** EXTRACTED RECORDS follows **

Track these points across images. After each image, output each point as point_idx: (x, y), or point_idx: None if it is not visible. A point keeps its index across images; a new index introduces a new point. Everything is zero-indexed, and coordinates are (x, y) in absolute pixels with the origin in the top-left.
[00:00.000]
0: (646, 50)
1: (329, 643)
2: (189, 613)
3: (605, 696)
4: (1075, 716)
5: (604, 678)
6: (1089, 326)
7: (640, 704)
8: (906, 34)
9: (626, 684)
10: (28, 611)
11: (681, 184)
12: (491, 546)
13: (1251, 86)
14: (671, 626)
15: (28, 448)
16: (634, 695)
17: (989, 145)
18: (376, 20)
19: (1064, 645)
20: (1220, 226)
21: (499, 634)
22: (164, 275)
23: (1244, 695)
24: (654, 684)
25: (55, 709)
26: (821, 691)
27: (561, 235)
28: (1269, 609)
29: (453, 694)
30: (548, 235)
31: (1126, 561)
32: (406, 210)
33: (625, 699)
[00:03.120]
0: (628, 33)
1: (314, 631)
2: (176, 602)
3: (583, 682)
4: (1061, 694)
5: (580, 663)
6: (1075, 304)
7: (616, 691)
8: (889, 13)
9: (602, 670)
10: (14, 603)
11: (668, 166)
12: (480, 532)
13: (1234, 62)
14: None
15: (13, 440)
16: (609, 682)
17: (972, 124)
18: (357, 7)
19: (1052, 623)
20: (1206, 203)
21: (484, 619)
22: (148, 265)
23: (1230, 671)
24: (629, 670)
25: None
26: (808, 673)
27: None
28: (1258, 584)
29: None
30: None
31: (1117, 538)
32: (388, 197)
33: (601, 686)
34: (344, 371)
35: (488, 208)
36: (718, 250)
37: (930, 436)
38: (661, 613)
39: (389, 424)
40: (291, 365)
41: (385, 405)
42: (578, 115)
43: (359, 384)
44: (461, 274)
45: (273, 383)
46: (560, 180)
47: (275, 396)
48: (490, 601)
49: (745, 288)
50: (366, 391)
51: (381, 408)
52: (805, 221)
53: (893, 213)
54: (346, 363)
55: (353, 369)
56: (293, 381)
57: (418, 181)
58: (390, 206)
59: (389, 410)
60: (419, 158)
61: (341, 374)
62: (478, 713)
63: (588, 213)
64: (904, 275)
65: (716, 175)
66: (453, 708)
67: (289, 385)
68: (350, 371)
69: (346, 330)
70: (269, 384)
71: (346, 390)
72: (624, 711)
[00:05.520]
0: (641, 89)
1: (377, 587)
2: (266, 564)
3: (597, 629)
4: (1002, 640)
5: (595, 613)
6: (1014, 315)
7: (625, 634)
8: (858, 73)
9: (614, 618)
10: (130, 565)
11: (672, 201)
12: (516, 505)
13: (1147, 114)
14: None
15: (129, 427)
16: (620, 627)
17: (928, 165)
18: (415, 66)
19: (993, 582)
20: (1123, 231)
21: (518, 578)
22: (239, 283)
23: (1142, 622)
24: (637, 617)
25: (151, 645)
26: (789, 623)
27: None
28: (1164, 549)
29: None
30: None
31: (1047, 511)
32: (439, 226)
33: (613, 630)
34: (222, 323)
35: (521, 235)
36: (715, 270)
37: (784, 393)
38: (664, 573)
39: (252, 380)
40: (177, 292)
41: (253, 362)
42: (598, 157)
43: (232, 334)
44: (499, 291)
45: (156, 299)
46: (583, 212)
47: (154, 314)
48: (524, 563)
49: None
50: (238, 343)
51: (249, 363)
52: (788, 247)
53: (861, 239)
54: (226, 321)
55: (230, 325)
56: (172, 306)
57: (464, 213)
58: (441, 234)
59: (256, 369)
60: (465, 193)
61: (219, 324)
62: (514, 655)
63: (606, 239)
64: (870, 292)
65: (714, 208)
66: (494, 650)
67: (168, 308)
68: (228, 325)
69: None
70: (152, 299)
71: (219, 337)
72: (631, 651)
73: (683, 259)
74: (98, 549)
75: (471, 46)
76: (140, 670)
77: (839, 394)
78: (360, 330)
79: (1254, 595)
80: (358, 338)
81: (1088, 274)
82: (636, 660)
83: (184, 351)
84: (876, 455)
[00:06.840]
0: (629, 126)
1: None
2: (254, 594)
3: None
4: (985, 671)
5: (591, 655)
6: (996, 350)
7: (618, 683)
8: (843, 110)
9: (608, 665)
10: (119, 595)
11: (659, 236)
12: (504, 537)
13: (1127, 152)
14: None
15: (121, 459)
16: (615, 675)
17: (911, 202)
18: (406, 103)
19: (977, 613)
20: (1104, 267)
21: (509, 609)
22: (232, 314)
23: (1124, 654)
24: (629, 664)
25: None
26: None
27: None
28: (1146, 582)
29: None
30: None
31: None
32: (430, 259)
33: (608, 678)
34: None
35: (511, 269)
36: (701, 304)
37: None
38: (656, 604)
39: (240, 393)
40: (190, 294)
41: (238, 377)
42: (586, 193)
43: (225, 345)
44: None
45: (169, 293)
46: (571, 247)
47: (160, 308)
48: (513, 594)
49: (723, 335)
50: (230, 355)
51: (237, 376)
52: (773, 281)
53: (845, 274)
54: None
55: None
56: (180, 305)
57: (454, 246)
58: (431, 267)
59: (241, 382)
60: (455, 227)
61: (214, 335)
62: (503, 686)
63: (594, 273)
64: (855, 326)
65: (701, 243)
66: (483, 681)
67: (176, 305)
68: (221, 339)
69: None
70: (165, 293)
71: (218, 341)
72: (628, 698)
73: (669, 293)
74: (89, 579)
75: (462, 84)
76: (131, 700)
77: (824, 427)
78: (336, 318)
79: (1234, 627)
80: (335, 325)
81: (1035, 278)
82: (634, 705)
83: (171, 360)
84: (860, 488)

** End of EXTRACTED RECORDS **

* WHAT YOU ARE ASKED TO DO: Please give each line above again, word for word.

* ANSWER BOX:
Track these points across images. After each image, output each point as point_idx: (x, y), or point_idx: None if it is not visible. A point keeps its index across images; a new index introduces a new point. Everything is zero-indexed, and coordinates are (x, y) in absolute pixels with the origin in the top-left.
[00:00.000]
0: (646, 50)
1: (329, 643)
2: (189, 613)
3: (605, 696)
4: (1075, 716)
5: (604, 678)
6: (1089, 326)
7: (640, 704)
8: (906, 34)
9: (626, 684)
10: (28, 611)
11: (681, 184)
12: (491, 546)
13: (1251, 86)
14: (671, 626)
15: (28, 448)
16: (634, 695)
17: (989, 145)
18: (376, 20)
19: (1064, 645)
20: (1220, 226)
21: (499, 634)
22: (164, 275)
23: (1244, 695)
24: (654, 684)
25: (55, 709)
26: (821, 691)
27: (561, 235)
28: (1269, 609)
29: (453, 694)
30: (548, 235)
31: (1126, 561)
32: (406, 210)
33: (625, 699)
[00:03.120]
0: (628, 33)
1: (314, 631)
2: (176, 602)
3: (583, 682)
4: (1061, 694)
5: (580, 663)
6: (1075, 304)
7: (616, 691)
8: (889, 13)
9: (602, 670)
10: (14, 603)
11: (668, 166)
12: (480, 532)
13: (1234, 62)
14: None
15: (13, 440)
16: (609, 682)
17: (972, 124)
18: (357, 7)
19: (1052, 623)
20: (1206, 203)
21: (484, 619)
22: (148, 265)
23: (1230, 671)
24: (629, 670)
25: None
26: (808, 673)
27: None
28: (1258, 584)
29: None
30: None
31: (1117, 538)
32: (388, 197)
33: (601, 686)
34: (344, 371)
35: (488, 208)
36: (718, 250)
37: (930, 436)
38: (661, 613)
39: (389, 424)
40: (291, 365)
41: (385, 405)
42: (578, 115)
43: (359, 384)
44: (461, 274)
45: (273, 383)
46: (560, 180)
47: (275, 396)
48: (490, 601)
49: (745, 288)
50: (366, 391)
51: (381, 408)
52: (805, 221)
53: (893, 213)
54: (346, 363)
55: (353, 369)
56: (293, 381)
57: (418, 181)
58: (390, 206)
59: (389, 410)
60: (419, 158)
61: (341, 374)
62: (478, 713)
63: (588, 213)
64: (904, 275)
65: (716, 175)
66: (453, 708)
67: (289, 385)
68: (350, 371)
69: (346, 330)
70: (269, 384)
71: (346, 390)
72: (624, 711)
[00:05.520]
0: (641, 89)
1: (377, 587)
2: (266, 564)
3: (597, 629)
4: (1002, 640)
5: (595, 613)
6: (1014, 315)
7: (625, 634)
8: (858, 73)
9: (614, 618)
10: (130, 565)
11: (672, 201)
12: (516, 505)
13: (1147, 114)
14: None
15: (129, 427)
16: (620, 627)
17: (928, 165)
18: (415, 66)
19: (993, 582)
20: (1123, 231)
21: (518, 578)
22: (239, 283)
23: (1142, 622)
24: (637, 617)
25: (151, 645)
26: (789, 623)
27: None
28: (1164, 549)
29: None
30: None
31: (1047, 511)
32: (439, 226)
33: (613, 630)
34: (222, 323)
35: (521, 235)
36: (715, 270)
37: (784, 393)
38: (664, 573)
39: (252, 380)
40: (177, 292)
41: (253, 362)
42: (598, 157)
43: (232, 334)
44: (499, 291)
45: (156, 299)
46: (583, 212)
47: (154, 314)
48: (524, 563)
49: None
50: (238, 343)
51: (249, 363)
52: (788, 247)
53: (861, 239)
54: (226, 321)
55: (230, 325)
56: (172, 306)
57: (464, 213)
58: (441, 234)
59: (256, 369)
60: (465, 193)
61: (219, 324)
62: (514, 655)
63: (606, 239)
64: (870, 292)
65: (714, 208)
66: (494, 650)
67: (168, 308)
68: (228, 325)
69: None
70: (152, 299)
71: (219, 337)
72: (631, 651)
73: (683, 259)
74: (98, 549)
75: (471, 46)
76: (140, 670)
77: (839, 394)
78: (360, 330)
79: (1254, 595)
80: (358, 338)
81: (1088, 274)
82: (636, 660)
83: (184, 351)
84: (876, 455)
[00:06.840]
0: (629, 126)
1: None
2: (254, 594)
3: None
4: (985, 671)
5: (591, 655)
6: (996, 350)
7: (618, 683)
8: (843, 110)
9: (608, 665)
10: (119, 595)
11: (659, 236)
12: (504, 537)
13: (1127, 152)
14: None
15: (121, 459)
16: (615, 675)
17: (911, 202)
18: (406, 103)
19: (977, 613)
20: (1104, 267)
21: (509, 609)
22: (232, 314)
23: (1124, 654)
24: (629, 664)
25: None
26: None
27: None
28: (1146, 582)
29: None
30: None
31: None
32: (430, 259)
33: (608, 678)
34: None
35: (511, 269)
36: (701, 304)
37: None
38: (656, 604)
39: (240, 393)
40: (190, 294)
41: (238, 377)
42: (586, 193)
43: (225, 345)
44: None
45: (169, 293)
46: (571, 247)
47: (160, 308)
48: (513, 594)
49: (723, 335)
50: (230, 355)
51: (237, 376)
52: (773, 281)
53: (845, 274)
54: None
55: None
56: (180, 305)
57: (454, 246)
58: (431, 267)
59: (241, 382)
60: (455, 227)
61: (214, 335)
62: (503, 686)
63: (594, 273)
64: (855, 326)
65: (701, 243)
66: (483, 681)
67: (176, 305)
68: (221, 339)
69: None
70: (165, 293)
71: (218, 341)
72: (628, 698)
73: (669, 293)
74: (89, 579)
75: (462, 84)
76: (131, 700)
77: (824, 427)
78: (336, 318)
79: (1234, 627)
80: (335, 325)
81: (1035, 278)
82: (634, 705)
83: (171, 360)
84: (860, 488)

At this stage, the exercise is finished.